----- DATA FOR REVIEW

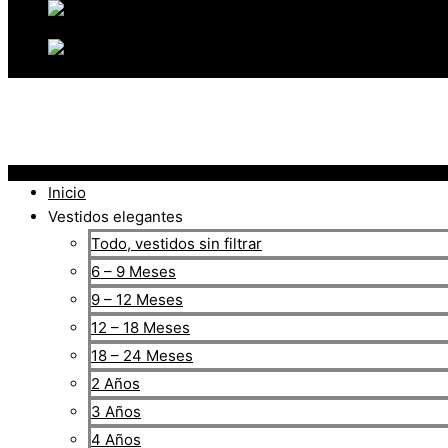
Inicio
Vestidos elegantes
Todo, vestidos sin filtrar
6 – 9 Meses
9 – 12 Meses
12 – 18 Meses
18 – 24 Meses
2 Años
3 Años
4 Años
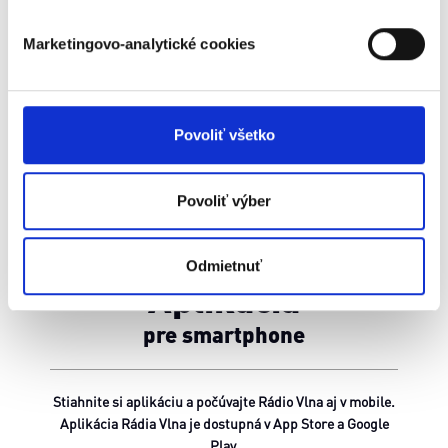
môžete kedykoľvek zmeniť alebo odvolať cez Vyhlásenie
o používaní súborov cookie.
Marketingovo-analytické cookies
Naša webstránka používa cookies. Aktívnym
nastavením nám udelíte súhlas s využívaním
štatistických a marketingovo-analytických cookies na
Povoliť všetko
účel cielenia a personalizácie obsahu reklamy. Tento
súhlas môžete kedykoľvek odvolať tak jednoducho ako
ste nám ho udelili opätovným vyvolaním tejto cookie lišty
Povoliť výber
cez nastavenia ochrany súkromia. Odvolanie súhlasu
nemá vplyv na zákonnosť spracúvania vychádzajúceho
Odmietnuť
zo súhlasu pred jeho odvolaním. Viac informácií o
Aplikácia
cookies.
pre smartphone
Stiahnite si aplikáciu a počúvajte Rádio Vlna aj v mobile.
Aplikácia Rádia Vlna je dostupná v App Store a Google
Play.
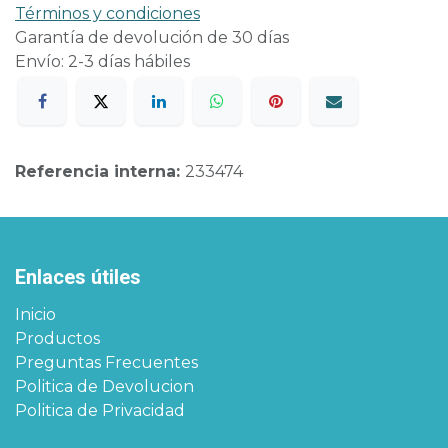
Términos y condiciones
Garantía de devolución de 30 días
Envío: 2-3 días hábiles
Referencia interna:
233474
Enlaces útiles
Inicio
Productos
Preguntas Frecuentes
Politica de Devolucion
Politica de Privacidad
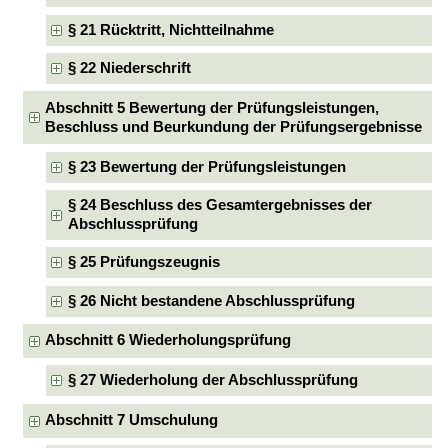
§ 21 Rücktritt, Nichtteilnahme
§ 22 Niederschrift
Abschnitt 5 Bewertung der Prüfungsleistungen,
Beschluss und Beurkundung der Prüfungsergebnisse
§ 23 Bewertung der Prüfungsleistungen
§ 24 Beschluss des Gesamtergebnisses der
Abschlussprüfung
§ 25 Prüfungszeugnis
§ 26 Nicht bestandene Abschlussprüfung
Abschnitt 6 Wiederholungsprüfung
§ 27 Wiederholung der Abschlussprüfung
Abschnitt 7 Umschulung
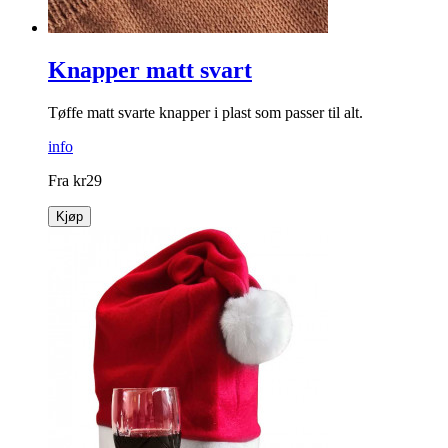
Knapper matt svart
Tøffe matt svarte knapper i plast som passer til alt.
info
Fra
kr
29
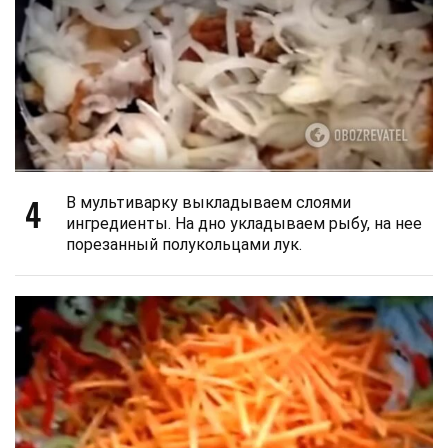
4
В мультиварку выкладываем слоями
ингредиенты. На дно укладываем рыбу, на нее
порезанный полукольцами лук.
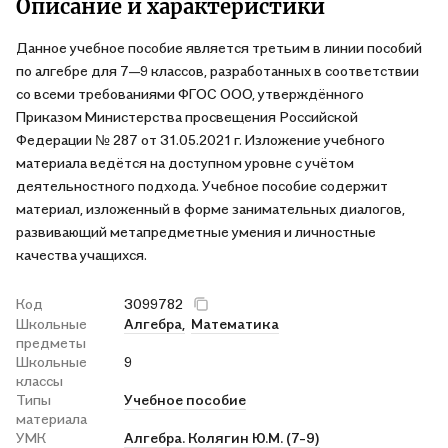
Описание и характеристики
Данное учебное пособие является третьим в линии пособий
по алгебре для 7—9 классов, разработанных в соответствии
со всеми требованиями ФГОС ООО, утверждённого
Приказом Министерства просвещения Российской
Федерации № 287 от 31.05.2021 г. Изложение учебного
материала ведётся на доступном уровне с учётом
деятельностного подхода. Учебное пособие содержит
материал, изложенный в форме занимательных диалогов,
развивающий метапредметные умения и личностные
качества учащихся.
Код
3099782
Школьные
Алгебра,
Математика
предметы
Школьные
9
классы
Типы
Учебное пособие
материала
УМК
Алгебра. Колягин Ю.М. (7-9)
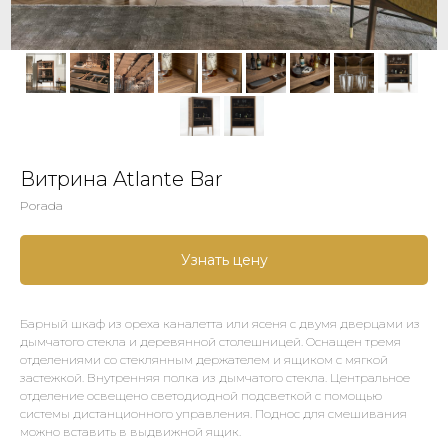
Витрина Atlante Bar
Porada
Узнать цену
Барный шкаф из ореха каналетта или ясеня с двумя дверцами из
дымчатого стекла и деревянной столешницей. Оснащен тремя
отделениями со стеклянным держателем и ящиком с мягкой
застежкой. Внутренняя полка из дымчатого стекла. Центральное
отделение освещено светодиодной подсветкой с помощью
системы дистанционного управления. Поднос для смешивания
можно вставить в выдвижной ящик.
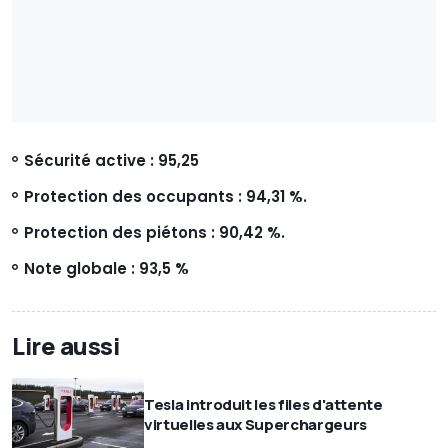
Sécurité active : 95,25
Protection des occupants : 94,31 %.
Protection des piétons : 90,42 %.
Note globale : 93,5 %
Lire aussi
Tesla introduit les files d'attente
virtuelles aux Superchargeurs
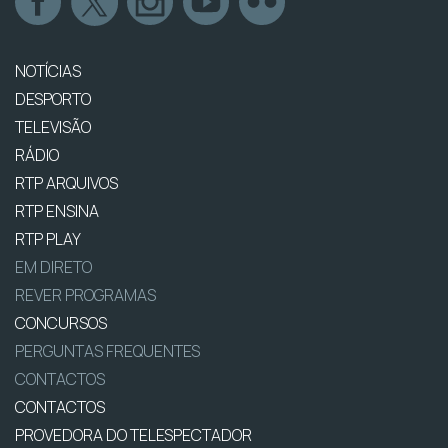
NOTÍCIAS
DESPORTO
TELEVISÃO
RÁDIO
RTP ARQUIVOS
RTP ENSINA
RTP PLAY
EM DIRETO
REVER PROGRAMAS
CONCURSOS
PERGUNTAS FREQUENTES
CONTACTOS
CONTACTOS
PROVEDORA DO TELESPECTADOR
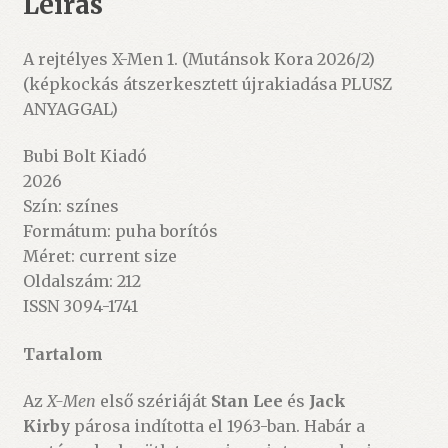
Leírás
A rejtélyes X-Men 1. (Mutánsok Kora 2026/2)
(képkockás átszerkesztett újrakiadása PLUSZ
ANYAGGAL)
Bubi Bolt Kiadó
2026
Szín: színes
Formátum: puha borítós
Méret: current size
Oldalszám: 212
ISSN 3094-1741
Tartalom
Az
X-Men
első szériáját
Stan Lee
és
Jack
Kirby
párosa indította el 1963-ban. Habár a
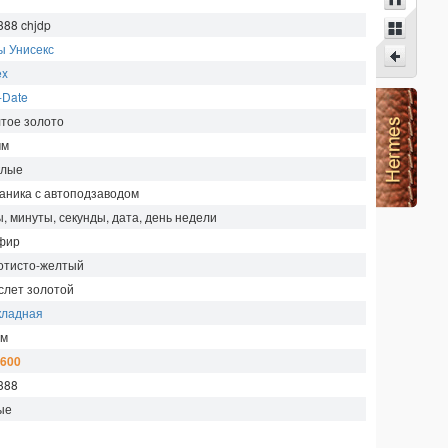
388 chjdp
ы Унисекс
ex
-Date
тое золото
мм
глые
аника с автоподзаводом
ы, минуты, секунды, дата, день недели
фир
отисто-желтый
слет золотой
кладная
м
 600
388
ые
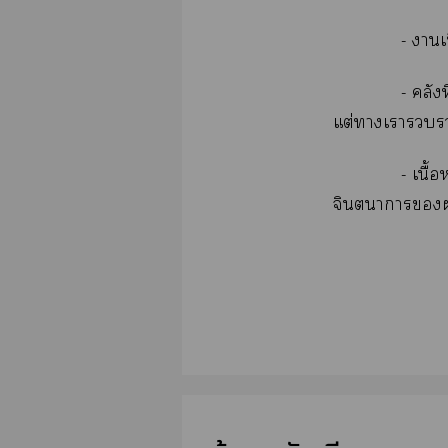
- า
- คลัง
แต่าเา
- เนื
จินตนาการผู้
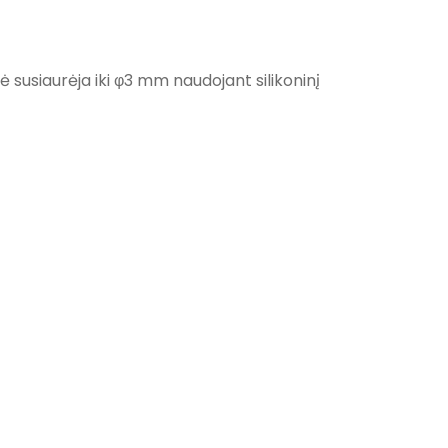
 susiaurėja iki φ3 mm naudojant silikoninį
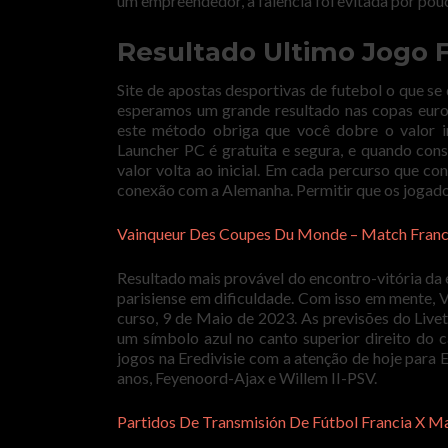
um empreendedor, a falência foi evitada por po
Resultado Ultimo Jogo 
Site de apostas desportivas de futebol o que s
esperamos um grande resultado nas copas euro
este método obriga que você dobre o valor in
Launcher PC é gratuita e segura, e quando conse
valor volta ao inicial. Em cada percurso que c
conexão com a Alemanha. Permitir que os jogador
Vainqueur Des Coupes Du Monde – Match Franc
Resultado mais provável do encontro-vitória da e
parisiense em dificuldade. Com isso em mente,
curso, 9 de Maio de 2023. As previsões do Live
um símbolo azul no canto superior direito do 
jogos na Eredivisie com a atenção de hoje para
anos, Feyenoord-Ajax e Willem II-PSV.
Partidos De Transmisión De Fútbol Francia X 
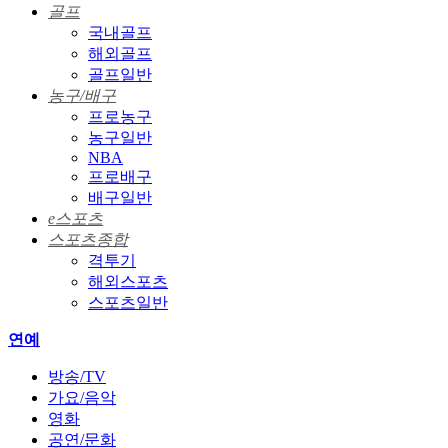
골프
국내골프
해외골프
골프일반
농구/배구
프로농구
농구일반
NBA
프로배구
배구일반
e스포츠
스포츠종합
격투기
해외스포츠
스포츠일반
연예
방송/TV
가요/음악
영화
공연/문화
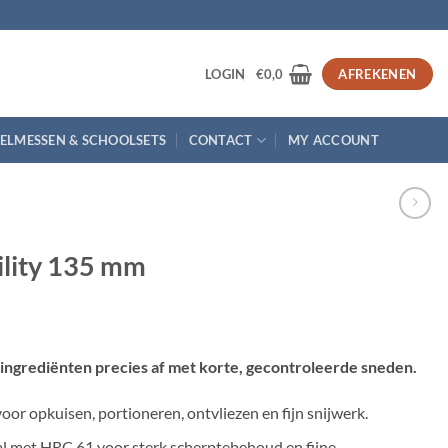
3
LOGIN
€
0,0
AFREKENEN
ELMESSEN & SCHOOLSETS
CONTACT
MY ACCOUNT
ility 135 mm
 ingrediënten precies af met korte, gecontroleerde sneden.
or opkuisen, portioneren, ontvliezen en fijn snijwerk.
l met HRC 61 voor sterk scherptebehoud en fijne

----------

Look for the word "cookies". Copy out every line of the data that has it.

Marketingovo-analytické cookies
Naša webstránka používa cookies. Aktívnym
štatistických a marketingovo-analytických cookies na
cookies.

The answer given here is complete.